Find When & Which Programs Were Running with Process History

There are many programs for Windows that can tell you which processes are currently being run on your Windows system. Windows itself comes with the Task Manager and then there is SysInternals’ Process Explorer which is more than enough to observe processes, threads and services being run on your PC. Although these programs can tell you all the details about the processes that are being run right now, but none of them can tell you about the processes that were being run in the past –  a few days ago, a few hours ago or on a specific date. This is where the free Process History comes in. The freeware Process History can record the history of all the processes that were run on your system along with their start and end time stamps.

The Process History program comes with both the 64-bit and 32-bit versions. It comes as a portable application, so you do not have to install anything on your system. You can just download the ZIP archive, extract the contents to a folder and use it from there. The first thing you would have to do is create a user. Creating a user is important, so that it can capture all the processes being run under that user’s credentials. In order to create a user, you have to launch ProcessHistory.exe and select PH → User from the menubar. It would allow you to create a user with same username as your Windows machine name and your Windows login name.

Process History

Once the user have been created, you would see a new file PH.db in the same folder. Now you can launch the Background32.exe (or Background64.exe if you downloaded 64-bit version) with administrator level privileges. This program shall monitor your system for all the running processes and log them into the database file when these processes exit. You can keep this background program running as long as you want to capture the process history on your PC.

Process History

Now at any time, you can launch ProcessHistory.exe and enter a date in the YYYY-MM-DD HH:MM format. You do not have to enter the complete date. Then click on the green right-arrow button. This would show you all the dates matching the ones you are searching from the database. Upon selection of a date-time from the list, it will show the process history for that date.

Process History

It will show the data of the process history for the selected date and time in a colorful graphic format. You can see various programs and their names in different colors. You can right-click on any of the programs and choose various options like View Process to view its details in the lower pane, Open containing folder to locate the program in Windows File Explorer, Run Selected to run that program again and more.
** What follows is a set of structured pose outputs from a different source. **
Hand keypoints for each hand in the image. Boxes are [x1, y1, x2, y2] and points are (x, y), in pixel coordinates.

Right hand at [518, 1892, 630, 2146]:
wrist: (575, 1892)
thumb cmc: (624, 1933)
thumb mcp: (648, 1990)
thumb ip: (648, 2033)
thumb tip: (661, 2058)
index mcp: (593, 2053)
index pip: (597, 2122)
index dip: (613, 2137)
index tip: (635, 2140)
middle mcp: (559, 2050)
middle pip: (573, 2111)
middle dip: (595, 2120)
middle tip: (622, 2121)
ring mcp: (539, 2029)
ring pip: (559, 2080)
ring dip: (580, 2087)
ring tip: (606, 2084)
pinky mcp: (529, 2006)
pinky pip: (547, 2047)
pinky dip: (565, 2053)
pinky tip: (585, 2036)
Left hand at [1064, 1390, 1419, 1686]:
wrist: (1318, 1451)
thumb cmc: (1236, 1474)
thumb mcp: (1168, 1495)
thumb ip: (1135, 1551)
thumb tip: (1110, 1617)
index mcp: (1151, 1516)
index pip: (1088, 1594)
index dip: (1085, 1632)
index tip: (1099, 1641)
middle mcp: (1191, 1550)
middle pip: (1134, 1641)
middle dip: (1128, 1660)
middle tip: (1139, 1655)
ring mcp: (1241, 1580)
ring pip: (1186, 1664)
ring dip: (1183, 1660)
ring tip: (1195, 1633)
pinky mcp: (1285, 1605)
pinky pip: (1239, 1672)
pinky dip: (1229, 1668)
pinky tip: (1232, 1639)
Conclusion: Process History is a special free tool for Windows that can keep a record of all the processes that were running on your system in past. The ability to view the history of the processes allows you to analyze which programs have been running in a particular time range.

You can download Process History from https://code.google.com/p/processhistory/.

9 comments

  1. Any idea how to resolve this issue:

    2014-Jun-04 21:53:32 159 ..PHLoggerCOM_WMI_ConsumerPHEventConsumer.cpp 0x80041003 ExecNotificationQuery failed.

  2. Cheers for the great review. Good to see Process History running on Windows 8!

    I’ve got some updates in development:

    – Import of Sysinternals Process Monitor csv files
    – GUI improvements e.g. jump to most recent process, mouseover, filtering on user, executable
    – More technical data for each process e.g. command line, dll host .

    1. Thanks for noticing this post on our website 🙂

      While you are going to update it, I think you should also add an option to view the history using a drop-down menu populated with dates (like in Mozilla Firefox). This would make it a little easier to view the history.

      I will be glad to update this post when you release a newer version. Thanks for the comment 🙂

      1. I’ve had a few similar comments. Do you think that should replace the time line view entirely?

        1. I think timeline is useful. But the way you have to enter in the date is a little difficult as it takes multiple steps. Instead a drop-down menu of available dates would make it easier.

          Also another option to search for a process name would be great too, so that you can search for “firefox.exe” in a specific date range and it will show you when firefox was running in that date range.